The universe is an incredibly large place with hundreds of billions of galaxies. Each galaxy has hundreds of billions of stars in it. So there are more than 10,000,000,000,000,000,000,000 stars out there, and most of them are bigger than our sun. There is probably much more as well. That’s just all we can see.
All of that stuff out there is made of matter, all of which is made up of protons, neutrons, and electrons. There are other particles that pop in and out of existence and apply the forces, but they aren’t matter like protons, neutrons, and electrons.
Protons and neutrons are indeed composed of smaller particles called quarks, that stick together like magnets. An enormous amount of energy is required to get quarks to fly apart because the energy of motion has to be greater than the energy of attraction. Other than in the lab, quarks haven’t been by themselves for billions of years.
For about the first hundred thousand years following the Big Band, the Universe was much smaller than it is now, but it still had the same amount of mass and energy, so the amount of energy in a single particle was so big that particles like quarks just could not stick together.

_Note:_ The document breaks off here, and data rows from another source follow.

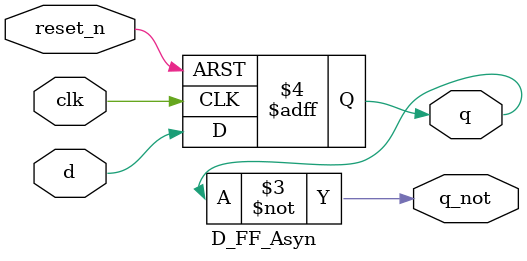
<source format=v>

module D_FF_Asyn(

   input clk, 
   input reset_n,
   input d,
   output reg q,
   output q_not
);


always @(posedge clk or negedge reset_n) begin
     if(!reset_n)
         q<=0;
     else
        q<=d;
end

assign q_not=~q;

endmodule
</source>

The soup of particles that constituted the universe was so hot that no protons or neutrons existed yet.
After this period of time things started cooling down. Of course cooling here means hotter than the sun, but that is cold enough for quarks to start sticking together. The next phase was the combination protons, neutrons, and electrons into atoms like helium and hydrogen.
These atoms began to clump together into gigantic clouds of dust, many hundreds of thousands of light years across. They swirled around until dense spots formed into stars. In their life cycle, stars produce atoms like iron, copper, and carbon. When it finally died and exploded, the star spread these elements were across the galaxy to eventually form planets. But of course all of these still consisted of the same three particles; protons, neutrons, and electrons.